Task brief: Please copy down every line of text in the material below word for word, leaving the pictures out of your answer.

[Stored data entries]
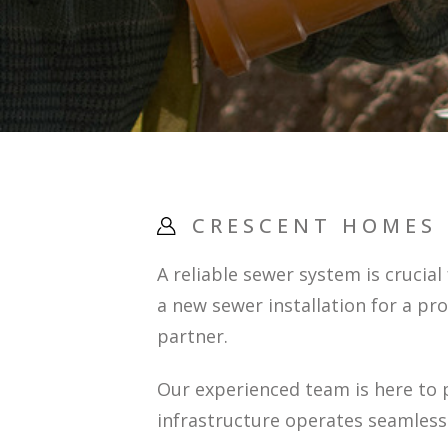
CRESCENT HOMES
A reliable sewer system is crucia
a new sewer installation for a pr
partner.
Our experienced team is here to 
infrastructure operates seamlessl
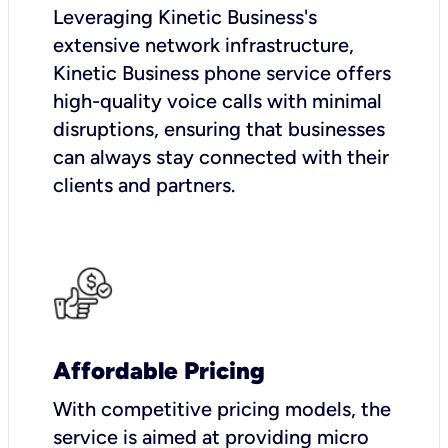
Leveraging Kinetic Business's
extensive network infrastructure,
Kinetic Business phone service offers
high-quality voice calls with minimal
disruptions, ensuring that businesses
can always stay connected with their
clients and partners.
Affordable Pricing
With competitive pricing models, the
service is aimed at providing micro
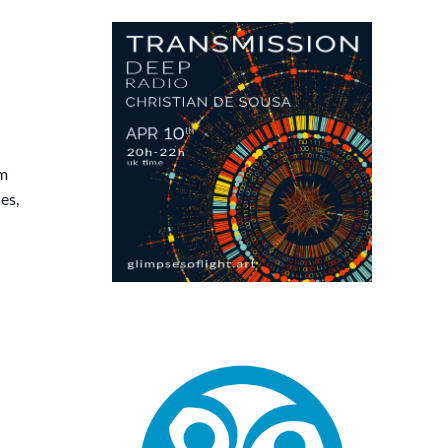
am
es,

Result below:
CRESCENT HOMES
A reliable sewer system is crucia
a new sewer installation for a pr
partner.
Our experienced team is here to 
infrastructure operates seamlessl
Leveraging Kinetic Business's
extensive network infrastructure,
Kinetic Business phone service offers
high-quality voice calls with minimal
disruptions, ensuring that businesses
can always stay connected with their
clients and partners.
Affordable Pricing
With competitive pricing models, the
service is aimed at providing micro
am
es,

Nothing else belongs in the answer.